**To do**
Your output should be an exact copy of the records, with no pictures in it.

============

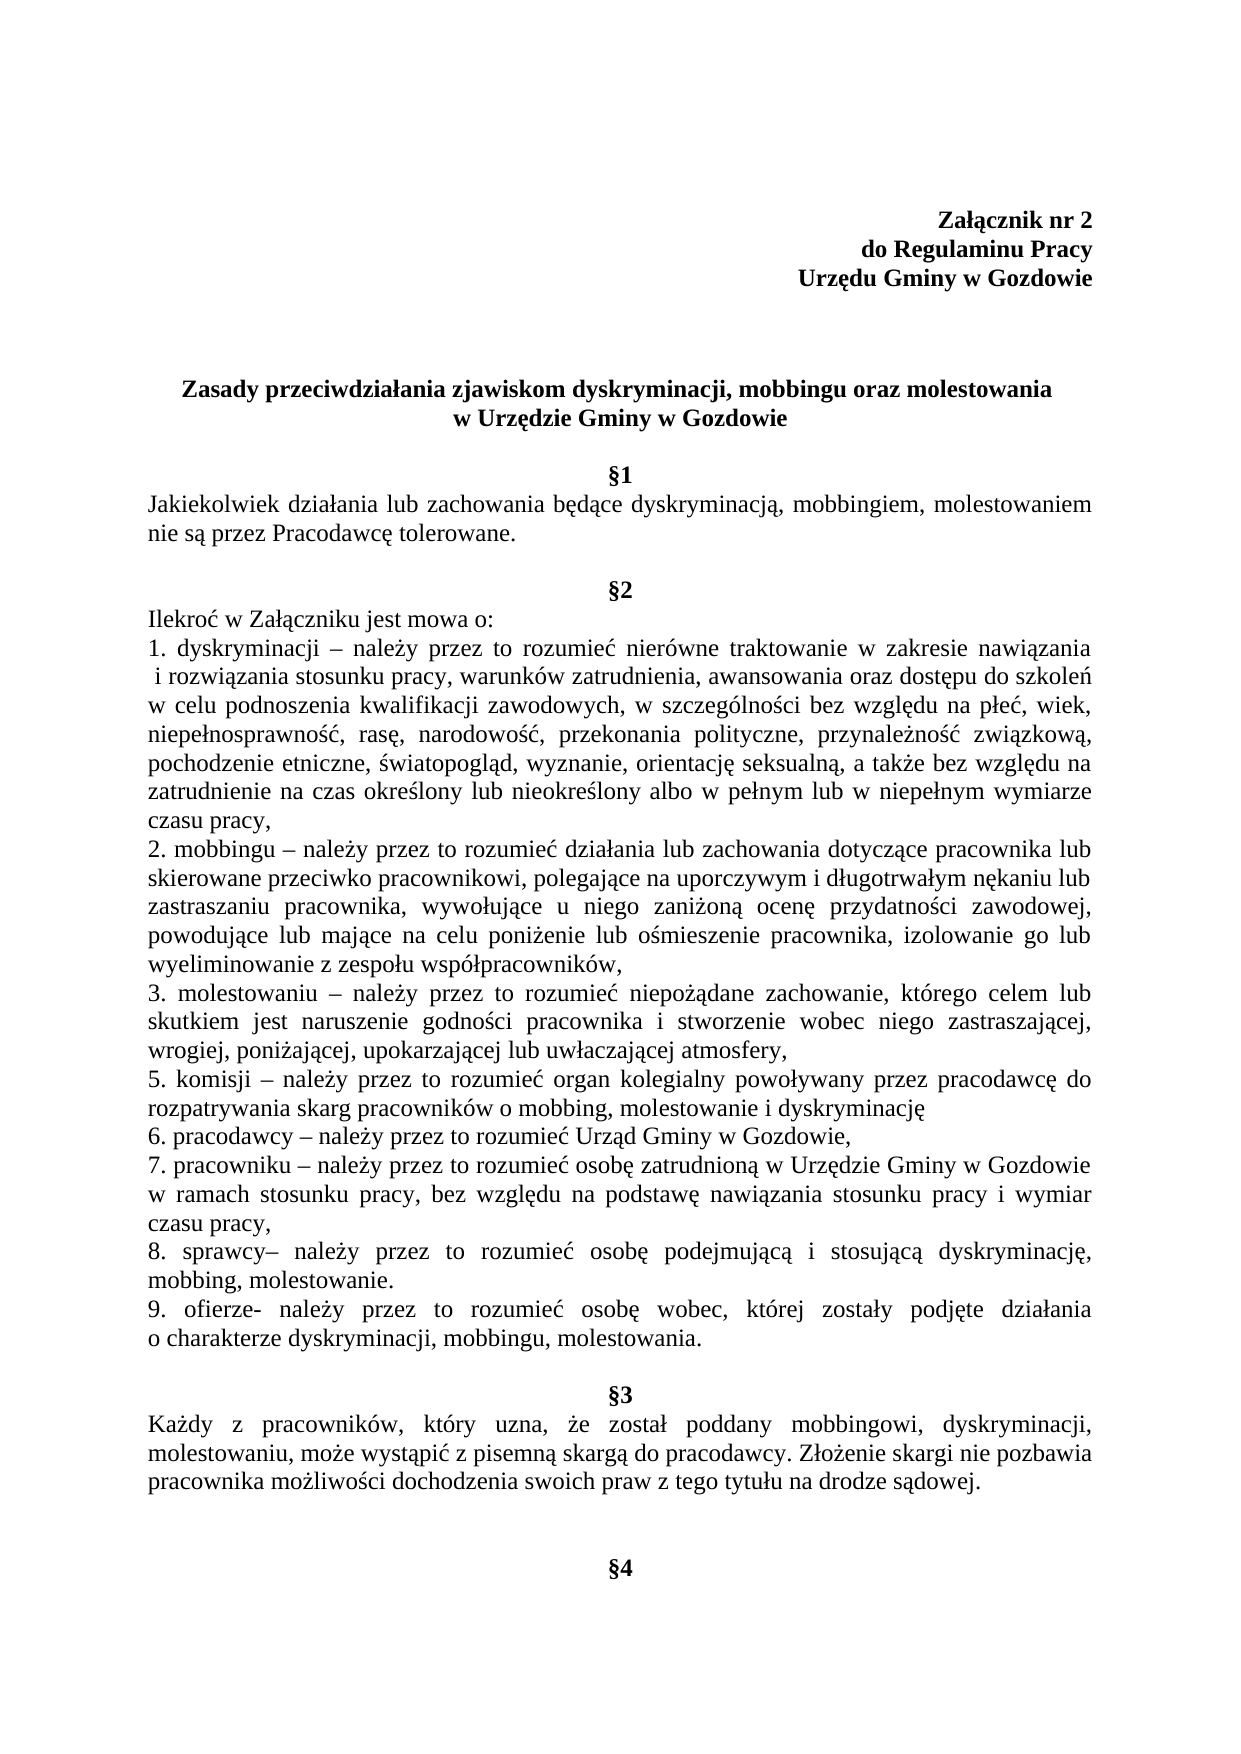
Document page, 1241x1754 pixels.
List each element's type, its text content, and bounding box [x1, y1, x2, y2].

text Ilekroć w Załączniku jest mowa o: [148, 604, 1093, 633]
text Załącznik nr 2 [148, 205, 1093, 234]
text 6. pracodawcy – należy przez to rozumieć Urząd Gminy w Gozdowie, [148, 1121, 1093, 1150]
text Zasady przeciwdziałania zjawiskom dyskryminacji, mobbingu oraz molestowania w Urzędzie Gminy w Gozdowie [148, 374, 1093, 431]
text 2. mobbingu – należy przez to rozumieć działania lub zachowania dotyczące pracownika lub skierowane przeciwko pracownikowi, polegające na uporczywym i długotrwałym nękaniu lub [148, 834, 1093, 891]
text Urzędu Gminy w Gozdowie [148, 263, 1093, 291]
text 3. molestowaniu – należy przez to rozumieć niepożądane zachowanie, którego celem lub skutkiem jest naruszenie godności pracownika i stworzenie wobec niego zastraszającej, wrogiej, poniżającej, upokarzającej lub uwłaczającej atmosfery, [148, 978, 1093, 1064]
text zastraszaniu pracownika, wywołujące u niego zaniżoną ocenę przydatności zawodowej, powodujące lub mające na celu poniżenie lub ośmieszenie pracownika, izolowanie go lub wyeliminowanie z zespołu współpracowników, [148, 891, 1093, 978]
text §1 [148, 460, 1093, 489]
text 1. dyskryminacji – należy przez to rozumieć nierówne traktowanie w zakresie nawiązania i rozwiązania stosunku pracy, warunków zatrudnienia, awansowania oraz dostępu do szkoleń w celu podnoszenia kwalifikacji zawodowych, w szczególności bez względu na płeć, wiek, niepełnosprawność, rasę, narodowość, przekonania polityczne, przynależność związkową, pochodzenie etniczne, światopogląd, wyznanie, orientację seksualną, a także bez względu na zatrudnienie na czas określony lub nieokreślony albo w pełnym lub w niepełnym wymiarze czasu pracy, [148, 633, 1093, 834]
text Jakiekolwiek działania lub zachowania będące dyskryminacją, mobbingiem, molestowaniem nie są przez Pracodawcę tolerowane. [148, 489, 1093, 546]
text do Regulaminu Pracy [148, 234, 1093, 263]
text §2 [148, 575, 1093, 604]
text 9. ofierze- należy przez to rozumieć osobę wobec, której zostały podjęte działania o charakterze dyskryminacji, mobbingu, molestowania. [148, 1294, 1093, 1351]
text §4 [148, 1553, 1093, 1581]
text 5. komisji – należy przez to rozumieć organ kolegialny powoływany przez pracodawcę do rozpatrywania skarg pracowników o mobbing, molestowanie i dyskryminację [148, 1064, 1093, 1121]
text 8. sprawcy– należy przez to rozumieć osobę podejmującą i stosującą dyskryminację, mobbing, molestowanie. [148, 1236, 1093, 1294]
text §3 [148, 1380, 1093, 1409]
text 7. pracowniku – należy przez to rozumieć osobę zatrudnioną w Urzędzie Gminy w Gozdowie w ramach stosunku pracy, bez względu na podstawę nawiązania stosunku pracy i wymiar czasu pracy, [148, 1150, 1093, 1236]
text Każdy z pracowników, który uzna, że został poddany mobbingowi, dyskryminacji, molestowaniu, może wystąpić z pisemną skargą do pracodawcy. Złożenie skargi nie pozbawia pracownika możliwości dochodzenia swoich praw z tego tytułu na drodze sądowej. [148, 1409, 1093, 1495]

============

**Task result**
Document page, 1241x1754 pixels.
List each element's type, its text content, and bounding box [x1, y1, x2, y2].

text Ilekroć w Załączniku jest mowa o: [148, 604, 1093, 633]
text Załącznik nr 2 [148, 205, 1093, 234]
text 6. pracodawcy – należy przez to rozumieć Urząd Gminy w Gozdowie, [148, 1121, 1093, 1150]
text Zasady przeciwdziałania zjawiskom dyskryminacji, mobbingu oraz molestowania w Urzędzie Gminy w Gozdowie [148, 374, 1093, 431]
text 2. mobbingu – należy przez to rozumieć działania lub zachowania dotyczące pracownika lub skierowane przeciwko pracownikowi, polegające na uporczywym i długotrwałym nękaniu lub [148, 834, 1093, 891]
text Urzędu Gminy w Gozdowie [148, 263, 1093, 291]
text 3. molestowaniu – należy przez to rozumieć niepożądane zachowanie, którego celem lub skutkiem jest naruszenie godności pracownika i stworzenie wobec niego zastraszającej, wrogiej, poniżającej, upokarzającej lub uwłaczającej atmosfery, [148, 978, 1093, 1064]
text zastraszaniu pracownika, wywołujące u niego zaniżoną ocenę przydatności zawodowej, powodujące lub mające na celu poniżenie lub ośmieszenie pracownika, izolowanie go lub wyeliminowanie z zespołu współpracowników, [148, 891, 1093, 978]
text §1 [148, 460, 1093, 489]
text 1. dyskryminacji – należy przez to rozumieć nierówne traktowanie w zakresie nawiązania i rozwiązania stosunku pracy, warunków zatrudnienia, awansowania oraz dostępu do szkoleń w celu podnoszenia kwalifikacji zawodowych, w szczególności bez względu na płeć, wiek, niepełnosprawność, rasę, narodowość, przekonania polityczne, przynależność związkową, pochodzenie etniczne, światopogląd, wyznanie, orientację seksualną, a także bez względu na zatrudnienie na czas określony lub nieokreślony albo w pełnym lub w niepełnym wymiarze czasu pracy, [148, 633, 1093, 834]
text Jakiekolwiek działania lub zachowania będące dyskryminacją, mobbingiem, molestowaniem nie są przez Pracodawcę tolerowane. [148, 489, 1093, 546]
text do Regulaminu Pracy [148, 234, 1093, 263]
text §2 [148, 575, 1093, 604]
text 9. ofierze- należy przez to rozumieć osobę wobec, której zostały podjęte działania o charakterze dyskryminacji, mobbingu, molestowania. [148, 1294, 1093, 1351]
text §4 [148, 1553, 1093, 1581]
text 5. komisji – należy przez to rozumieć organ kolegialny powoływany przez pracodawcę do rozpatrywania skarg pracowników o mobbing, molestowanie i dyskryminację [148, 1064, 1093, 1121]
text 8. sprawcy– należy przez to rozumieć osobę podejmującą i stosującą dyskryminację, mobbing, molestowanie. [148, 1236, 1093, 1294]
text §3 [148, 1380, 1093, 1409]
text 7. pracowniku – należy przez to rozumieć osobę zatrudnioną w Urzędzie Gminy w Gozdowie w ramach stosunku pracy, bez względu na podstawę nawiązania stosunku pracy i wymiar czasu pracy, [148, 1150, 1093, 1236]
text Każdy z pracowników, który uzna, że został poddany mobbingowi, dyskryminacji, molestowaniu, może wystąpić z pisemną skargą do pracodawcy. Złożenie skargi nie pozbawia pracownika możliwości dochodzenia swoich praw z tego tytułu na drodze sądowej. [148, 1409, 1093, 1495]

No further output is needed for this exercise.